§ Assigned task:
Copy verbatim the block of lines in the entries below whose first line contains "80: (291, 169, 0.69)" and whose last line contains "94: (158, 211, 1.05)". Leave out all other lines.

........

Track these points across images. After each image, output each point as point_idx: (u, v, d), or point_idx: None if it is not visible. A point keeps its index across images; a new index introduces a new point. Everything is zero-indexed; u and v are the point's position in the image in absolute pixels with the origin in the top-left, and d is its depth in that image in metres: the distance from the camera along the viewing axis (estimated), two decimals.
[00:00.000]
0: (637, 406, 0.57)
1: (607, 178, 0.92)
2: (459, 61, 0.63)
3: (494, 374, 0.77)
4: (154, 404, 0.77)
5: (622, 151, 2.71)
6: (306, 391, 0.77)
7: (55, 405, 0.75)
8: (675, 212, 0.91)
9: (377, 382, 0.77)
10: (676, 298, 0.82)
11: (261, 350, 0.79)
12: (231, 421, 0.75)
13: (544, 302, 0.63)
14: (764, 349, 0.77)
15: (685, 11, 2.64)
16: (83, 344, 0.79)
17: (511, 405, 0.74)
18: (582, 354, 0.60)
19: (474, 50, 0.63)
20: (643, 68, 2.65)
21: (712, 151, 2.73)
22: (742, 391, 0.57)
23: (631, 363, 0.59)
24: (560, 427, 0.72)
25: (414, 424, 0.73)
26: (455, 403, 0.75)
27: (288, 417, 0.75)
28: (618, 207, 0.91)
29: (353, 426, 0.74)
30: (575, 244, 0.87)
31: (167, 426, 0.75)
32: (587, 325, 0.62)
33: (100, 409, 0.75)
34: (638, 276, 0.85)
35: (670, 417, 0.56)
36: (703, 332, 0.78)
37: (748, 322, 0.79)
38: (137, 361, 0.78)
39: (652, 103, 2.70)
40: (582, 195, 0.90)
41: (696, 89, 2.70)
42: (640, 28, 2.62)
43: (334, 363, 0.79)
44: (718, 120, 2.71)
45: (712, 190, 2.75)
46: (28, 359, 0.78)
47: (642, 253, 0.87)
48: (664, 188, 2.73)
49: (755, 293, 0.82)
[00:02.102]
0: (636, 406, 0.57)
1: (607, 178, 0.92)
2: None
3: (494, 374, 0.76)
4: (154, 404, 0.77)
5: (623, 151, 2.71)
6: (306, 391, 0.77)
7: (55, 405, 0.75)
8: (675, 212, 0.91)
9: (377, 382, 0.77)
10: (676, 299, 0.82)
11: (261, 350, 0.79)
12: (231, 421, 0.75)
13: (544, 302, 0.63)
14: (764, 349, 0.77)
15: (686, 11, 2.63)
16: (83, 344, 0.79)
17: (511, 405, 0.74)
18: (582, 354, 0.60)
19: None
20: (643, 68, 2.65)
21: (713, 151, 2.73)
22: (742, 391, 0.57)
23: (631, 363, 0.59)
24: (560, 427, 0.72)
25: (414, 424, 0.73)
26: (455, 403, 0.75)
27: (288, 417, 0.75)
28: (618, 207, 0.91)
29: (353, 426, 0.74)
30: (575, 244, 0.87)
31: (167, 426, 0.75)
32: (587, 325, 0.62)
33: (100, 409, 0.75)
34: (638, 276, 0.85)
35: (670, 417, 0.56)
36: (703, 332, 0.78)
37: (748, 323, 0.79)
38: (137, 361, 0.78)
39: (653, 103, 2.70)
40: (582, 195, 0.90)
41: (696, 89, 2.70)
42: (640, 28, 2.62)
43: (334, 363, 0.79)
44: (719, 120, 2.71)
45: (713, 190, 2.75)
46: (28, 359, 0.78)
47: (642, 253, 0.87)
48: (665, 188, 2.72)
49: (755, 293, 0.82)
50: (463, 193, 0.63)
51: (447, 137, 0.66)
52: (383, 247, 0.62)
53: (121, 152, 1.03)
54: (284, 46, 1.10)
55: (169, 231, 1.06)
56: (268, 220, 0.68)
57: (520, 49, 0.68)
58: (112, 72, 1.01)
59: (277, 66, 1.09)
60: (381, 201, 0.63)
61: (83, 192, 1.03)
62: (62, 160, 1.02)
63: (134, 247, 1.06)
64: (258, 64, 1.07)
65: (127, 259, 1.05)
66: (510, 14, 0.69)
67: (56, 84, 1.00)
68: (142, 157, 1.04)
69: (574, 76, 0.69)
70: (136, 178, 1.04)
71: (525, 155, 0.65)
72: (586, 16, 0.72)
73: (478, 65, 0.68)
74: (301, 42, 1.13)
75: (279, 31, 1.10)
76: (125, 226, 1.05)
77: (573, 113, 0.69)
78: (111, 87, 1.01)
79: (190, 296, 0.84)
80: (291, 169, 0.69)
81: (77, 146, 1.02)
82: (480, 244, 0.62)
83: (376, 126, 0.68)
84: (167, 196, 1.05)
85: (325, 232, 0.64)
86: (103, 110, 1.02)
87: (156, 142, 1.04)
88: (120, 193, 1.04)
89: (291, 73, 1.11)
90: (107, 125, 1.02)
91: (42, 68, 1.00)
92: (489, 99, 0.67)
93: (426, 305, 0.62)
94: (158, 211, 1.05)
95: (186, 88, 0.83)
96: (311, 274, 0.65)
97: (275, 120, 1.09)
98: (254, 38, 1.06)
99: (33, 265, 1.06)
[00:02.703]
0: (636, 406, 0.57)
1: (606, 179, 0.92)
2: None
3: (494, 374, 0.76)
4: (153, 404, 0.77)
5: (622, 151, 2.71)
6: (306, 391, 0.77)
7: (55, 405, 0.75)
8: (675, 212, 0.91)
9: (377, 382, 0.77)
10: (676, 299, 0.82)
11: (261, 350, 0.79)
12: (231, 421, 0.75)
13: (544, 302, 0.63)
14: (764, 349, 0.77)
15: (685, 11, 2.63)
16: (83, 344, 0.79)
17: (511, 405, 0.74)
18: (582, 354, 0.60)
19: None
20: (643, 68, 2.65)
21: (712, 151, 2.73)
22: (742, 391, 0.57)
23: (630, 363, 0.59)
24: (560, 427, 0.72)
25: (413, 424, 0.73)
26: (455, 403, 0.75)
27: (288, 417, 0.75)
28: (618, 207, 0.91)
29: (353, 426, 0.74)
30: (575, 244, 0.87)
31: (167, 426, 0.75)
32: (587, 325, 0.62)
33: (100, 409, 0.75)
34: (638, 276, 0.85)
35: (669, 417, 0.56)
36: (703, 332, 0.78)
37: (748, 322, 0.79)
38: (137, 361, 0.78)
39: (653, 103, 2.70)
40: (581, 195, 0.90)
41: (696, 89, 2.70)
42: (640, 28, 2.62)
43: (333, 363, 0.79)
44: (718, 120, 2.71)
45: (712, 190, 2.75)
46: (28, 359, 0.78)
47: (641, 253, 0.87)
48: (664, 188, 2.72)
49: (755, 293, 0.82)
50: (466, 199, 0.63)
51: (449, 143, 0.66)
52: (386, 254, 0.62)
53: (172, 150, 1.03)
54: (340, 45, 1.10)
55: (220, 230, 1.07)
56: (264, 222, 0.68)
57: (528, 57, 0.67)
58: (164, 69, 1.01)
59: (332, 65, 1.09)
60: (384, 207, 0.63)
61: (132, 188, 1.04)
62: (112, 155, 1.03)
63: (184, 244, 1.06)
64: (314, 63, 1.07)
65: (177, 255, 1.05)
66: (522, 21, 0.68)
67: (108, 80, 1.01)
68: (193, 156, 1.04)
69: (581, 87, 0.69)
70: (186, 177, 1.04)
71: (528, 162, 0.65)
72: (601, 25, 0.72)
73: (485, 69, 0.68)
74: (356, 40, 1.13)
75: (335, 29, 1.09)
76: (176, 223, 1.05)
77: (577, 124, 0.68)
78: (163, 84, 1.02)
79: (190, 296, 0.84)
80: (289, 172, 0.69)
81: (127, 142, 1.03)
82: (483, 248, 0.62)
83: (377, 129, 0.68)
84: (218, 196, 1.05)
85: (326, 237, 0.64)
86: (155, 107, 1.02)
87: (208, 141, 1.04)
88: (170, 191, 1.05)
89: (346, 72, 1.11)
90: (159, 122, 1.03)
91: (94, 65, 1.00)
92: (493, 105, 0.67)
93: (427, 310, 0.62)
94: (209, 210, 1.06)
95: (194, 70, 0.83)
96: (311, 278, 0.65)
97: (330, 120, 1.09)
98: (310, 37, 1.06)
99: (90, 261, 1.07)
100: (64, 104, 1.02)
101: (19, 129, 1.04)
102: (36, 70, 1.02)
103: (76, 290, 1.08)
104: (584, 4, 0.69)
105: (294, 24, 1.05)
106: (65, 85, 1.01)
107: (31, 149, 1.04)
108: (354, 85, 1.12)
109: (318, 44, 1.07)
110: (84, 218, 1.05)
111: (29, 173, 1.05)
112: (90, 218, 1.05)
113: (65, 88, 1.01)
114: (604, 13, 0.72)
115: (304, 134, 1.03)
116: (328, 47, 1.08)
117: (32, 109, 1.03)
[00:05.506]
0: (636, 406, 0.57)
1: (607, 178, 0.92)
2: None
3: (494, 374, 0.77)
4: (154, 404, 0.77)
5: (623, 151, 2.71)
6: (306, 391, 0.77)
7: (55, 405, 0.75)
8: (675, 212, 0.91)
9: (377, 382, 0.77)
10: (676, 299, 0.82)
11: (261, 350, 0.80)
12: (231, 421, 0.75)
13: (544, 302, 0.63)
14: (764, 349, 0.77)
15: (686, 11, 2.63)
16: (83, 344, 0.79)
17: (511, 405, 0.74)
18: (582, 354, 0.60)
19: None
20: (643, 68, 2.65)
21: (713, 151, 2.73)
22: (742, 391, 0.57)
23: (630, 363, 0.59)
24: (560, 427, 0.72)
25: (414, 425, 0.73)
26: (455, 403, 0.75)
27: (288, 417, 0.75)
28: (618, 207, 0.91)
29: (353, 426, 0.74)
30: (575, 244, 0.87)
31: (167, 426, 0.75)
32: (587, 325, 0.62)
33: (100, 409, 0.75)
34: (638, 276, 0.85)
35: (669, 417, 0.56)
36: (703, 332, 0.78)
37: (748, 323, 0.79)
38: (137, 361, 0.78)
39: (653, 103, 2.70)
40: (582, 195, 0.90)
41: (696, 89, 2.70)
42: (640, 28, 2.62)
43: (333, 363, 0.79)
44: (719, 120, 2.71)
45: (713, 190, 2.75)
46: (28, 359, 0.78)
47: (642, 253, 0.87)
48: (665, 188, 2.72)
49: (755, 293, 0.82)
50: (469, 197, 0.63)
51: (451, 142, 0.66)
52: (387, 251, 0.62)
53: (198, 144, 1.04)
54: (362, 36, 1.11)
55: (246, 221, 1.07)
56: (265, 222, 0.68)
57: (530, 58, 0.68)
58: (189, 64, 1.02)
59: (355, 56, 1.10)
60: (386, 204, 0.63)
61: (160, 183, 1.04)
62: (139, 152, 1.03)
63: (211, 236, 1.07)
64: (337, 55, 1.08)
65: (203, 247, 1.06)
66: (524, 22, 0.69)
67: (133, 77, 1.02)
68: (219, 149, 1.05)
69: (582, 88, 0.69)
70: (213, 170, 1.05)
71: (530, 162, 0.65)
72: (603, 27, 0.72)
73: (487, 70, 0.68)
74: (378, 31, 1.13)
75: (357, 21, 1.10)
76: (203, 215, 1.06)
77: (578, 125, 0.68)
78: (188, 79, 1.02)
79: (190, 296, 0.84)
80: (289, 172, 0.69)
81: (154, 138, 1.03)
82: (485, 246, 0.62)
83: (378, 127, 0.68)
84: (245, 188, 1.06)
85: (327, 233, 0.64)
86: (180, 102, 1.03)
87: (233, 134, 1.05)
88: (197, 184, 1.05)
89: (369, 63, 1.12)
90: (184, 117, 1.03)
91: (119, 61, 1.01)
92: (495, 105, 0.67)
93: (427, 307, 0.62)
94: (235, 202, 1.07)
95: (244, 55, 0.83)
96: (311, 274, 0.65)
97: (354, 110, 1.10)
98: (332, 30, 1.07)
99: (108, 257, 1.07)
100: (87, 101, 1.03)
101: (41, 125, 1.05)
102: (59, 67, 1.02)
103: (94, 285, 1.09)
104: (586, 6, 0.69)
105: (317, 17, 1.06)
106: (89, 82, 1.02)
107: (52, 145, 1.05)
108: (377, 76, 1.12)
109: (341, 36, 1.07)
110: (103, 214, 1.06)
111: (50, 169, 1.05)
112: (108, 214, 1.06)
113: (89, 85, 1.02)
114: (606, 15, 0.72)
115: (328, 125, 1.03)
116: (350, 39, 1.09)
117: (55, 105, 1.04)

........

§ Response to the task:
80: (291, 169, 0.69)
81: (77, 146, 1.02)
82: (480, 244, 0.62)
83: (376, 126, 0.68)
84: (167, 196, 1.05)
85: (325, 232, 0.64)
86: (103, 110, 1.02)
87: (156, 142, 1.04)
88: (120, 193, 1.04)
89: (291, 73, 1.11)
90: (107, 125, 1.02)
91: (42, 68, 1.00)
92: (489, 99, 0.67)
93: (426, 305, 0.62)
94: (158, 211, 1.05)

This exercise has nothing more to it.